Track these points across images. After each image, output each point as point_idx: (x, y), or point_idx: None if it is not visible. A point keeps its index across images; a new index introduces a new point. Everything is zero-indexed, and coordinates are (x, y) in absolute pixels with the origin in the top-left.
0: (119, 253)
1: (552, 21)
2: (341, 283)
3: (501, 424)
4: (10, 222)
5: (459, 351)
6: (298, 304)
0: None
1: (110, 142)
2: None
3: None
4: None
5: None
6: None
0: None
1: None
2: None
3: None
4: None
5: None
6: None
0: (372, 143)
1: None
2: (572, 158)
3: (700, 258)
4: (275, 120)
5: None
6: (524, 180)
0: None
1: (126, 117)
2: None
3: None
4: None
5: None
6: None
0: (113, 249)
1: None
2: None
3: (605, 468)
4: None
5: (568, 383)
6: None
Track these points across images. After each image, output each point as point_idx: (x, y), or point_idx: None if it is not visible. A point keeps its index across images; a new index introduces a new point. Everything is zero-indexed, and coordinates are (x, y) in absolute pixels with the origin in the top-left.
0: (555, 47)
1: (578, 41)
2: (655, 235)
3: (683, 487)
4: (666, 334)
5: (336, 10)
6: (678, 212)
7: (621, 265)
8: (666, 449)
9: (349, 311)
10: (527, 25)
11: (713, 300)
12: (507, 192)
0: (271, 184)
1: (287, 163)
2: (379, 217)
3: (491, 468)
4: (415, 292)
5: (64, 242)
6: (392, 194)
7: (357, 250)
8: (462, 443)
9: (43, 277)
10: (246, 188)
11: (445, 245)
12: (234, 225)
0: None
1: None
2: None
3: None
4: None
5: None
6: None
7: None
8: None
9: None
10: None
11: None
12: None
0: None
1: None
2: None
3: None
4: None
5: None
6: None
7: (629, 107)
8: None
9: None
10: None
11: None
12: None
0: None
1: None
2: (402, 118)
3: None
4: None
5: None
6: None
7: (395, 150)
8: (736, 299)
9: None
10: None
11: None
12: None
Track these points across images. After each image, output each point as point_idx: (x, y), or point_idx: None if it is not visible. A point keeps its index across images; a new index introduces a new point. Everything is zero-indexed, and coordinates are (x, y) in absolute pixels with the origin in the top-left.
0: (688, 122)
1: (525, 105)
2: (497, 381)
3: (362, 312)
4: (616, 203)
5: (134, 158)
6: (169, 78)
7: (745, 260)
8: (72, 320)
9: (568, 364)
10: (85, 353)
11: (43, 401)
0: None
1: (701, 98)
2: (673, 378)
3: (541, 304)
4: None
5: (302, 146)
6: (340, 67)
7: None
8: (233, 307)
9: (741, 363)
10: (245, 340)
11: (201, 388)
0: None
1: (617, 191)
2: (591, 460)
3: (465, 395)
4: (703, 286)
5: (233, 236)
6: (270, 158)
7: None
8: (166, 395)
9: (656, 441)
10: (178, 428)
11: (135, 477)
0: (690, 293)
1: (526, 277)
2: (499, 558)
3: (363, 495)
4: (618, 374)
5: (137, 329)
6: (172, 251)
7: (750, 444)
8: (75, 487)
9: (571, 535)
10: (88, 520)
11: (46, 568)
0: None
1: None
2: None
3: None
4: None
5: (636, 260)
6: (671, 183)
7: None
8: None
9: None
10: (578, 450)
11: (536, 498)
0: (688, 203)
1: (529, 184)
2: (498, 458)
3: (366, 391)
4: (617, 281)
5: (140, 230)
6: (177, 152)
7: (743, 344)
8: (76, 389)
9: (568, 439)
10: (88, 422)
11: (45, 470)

What is required ::
Recast every line of the rows above as a JSON list of strings, with one string per line and no blank lines.

Result of this task ::
[
  "Track these points across images. After each image, output each point as point_idx: (x, y), or point_idx: None if it is not visible. A point keeps its index across images; a new index introduces a new point. Everything is zero-indexed, and coordinates are (x, y) in absolute pixels with the origin in the top-left.",
  "0: (119, 253)",
  "1: (552, 21)",
  "2: (341, 283)",
  "3: (501, 424)",
  "4: (10, 222)",
  "5: (459, 351)",
  "6: (298, 304)",
  "0: None",
  "1: (110, 142)",
  "2: None",
  "3: None",
  "4: None",
  "5: None",
  "6: None",
  "0: None",
  "1: None",
  "2: None",
  "3: None",
  "4: None",
  "5: None",
  "6: None",
  "0: (372, 143)",
  "1: None",
  "2: (572, 158)",
  "3: (700, 258)",
  "4: (275, 120)",
  "5: None",
  "6: (524, 180)",
  "0: None",
  "1: (126, 117)",
  "2: None",
  "3: None",
  "4: None",
  "5: None",
  "6: None",
  "0: (113, 249)",
  "1: None",
  "2: None",
  "3: (605, 468)",
  "4: None",
  "5: (568, 383)",
  "6: None",
  "Track these points across images. After each image, output each point as point_idx: (x, y), or point_idx: None if it is not visible. A point keeps its index across images; a new index introduces a new point. Everything is zero-indexed, and coordinates are (x, y) in absolute pixels with the origin in the top-left.",
  "0: (555, 47)",
  "1: (578, 41)",
  "2: (655, 235)",
  "3: (683, 487)",
  "4: (666, 334)",
  "5: (336, 10)",
  "6: (678, 212)",
  "7: (621, 265)",
  "8: (666, 449)",
  "9: (349, 311)",
  "10: (527, 25)",
  "11: (713, 300)",
  "12: (507, 192)",
  "0: (271, 184)",
  "1: (287, 163)",
  "2: (379, 217)",
  "3: (491, 468)",
  "4: (415, 292)",
  "5: (64, 242)",
  "6: (392, 194)",
  "7: (357, 250)",
  "8: (462, 443)",
  "9: (43, 277)",
  "10: (246, 188)",
  "11: (445, 245)",
  "12: (234, 225)",
  "0: None",
  "1: None",
  "2: None",
  "3: None",
  "4: None",
  "5: None",
  "6: None",
  "7: None",
  "8: None",
  "9: None",
  "10: None",
  "11: None",
  "12: None",
  "0: None",
  "1: None",
  "2: None",
  "3: None",
  "4: None",
  "5: None",
  "6: None",
  "7: (629, 107)",
  "8: None",
  "9: None",
  "10: None",
  "11: None",
  "12: None",
  "0: None",
  "1: None",
  "2: (402, 118)",
  "3: None",
  "4: None",
  "5: None",
  "6: None",
  "7: (395, 150)",
  "8: (736, 299)",
  "9: None",
  "10: None",
  "11: None",
  "12: None",
  "Track these points across images. After each image, output each point as point_idx: (x, y), or point_idx: None if it is not visible. A point keeps its index across images; a new index introduces a new point. Everything is zero-indexed, and coordinates are (x, y) in absolute pixels with the origin in the top-left.",
  "0: (688, 122)",
  "1: (525, 105)",
  "2: (497, 381)",
  "3: (362, 312)",
  "4: (616, 203)",
  "5: (134, 158)",
  "6: (169, 78)",
  "7: (745, 260)",
  "8: (72, 320)",
  "9: (568, 364)",
  "10: (85, 353)",
  "11: (43, 401)",
  "0: None",
  "1: (701, 98)",
  "2: (673, 378)",
  "3: (541, 304)",
  "4: None",
  "5: (302, 146)",
  "6: (340, 67)",
  "7: None",
  "8: (233, 307)",
  "9: (741, 363)",
  "10: (245, 340)",
  "11: (201, 388)",
  "0: None",
  "1: (617, 191)",
  "2: (591, 460)",
  "3: (465, 395)",
  "4: (703, 286)",
  "5: (233, 236)",
  "6: (270, 158)",
  "7: None",
  "8: (166, 395)",
  "9: (656, 441)",
  "10: (178, 428)",
  "11: (135, 477)",
  "0: (690, 293)",
  "1: (526, 277)",
  "2: (499, 558)",
  "3: (363, 495)",
  "4: (618, 374)",
  "5: (137, 329)",
  "6: (172, 251)",
  "7: (750, 444)",
  "8: (75, 487)",
  "9: (571, 535)",
  "10: (88, 520)",
  "11: (46, 568)",
  "0: None",
  "1: None",
  "2: None",
  "3: None",
  "4: None",
  "5: (636, 260)",
  "6: (671, 183)",
  "7: None",
  "8: None",
  "9: None",
  "10: (578, 450)",
  "11: (536, 498)",
  "0: (688, 203)",
  "1: (529, 184)",
  "2: (498, 458)",
  "3: (366, 391)",
  "4: (617, 281)",
  "5: (140, 230)",
  "6: (177, 152)",
  "7: (743, 344)",
  "8: (76, 389)",
  "9: (568, 439)",
  "10: (88, 422)",
  "11: (45, 470)"
]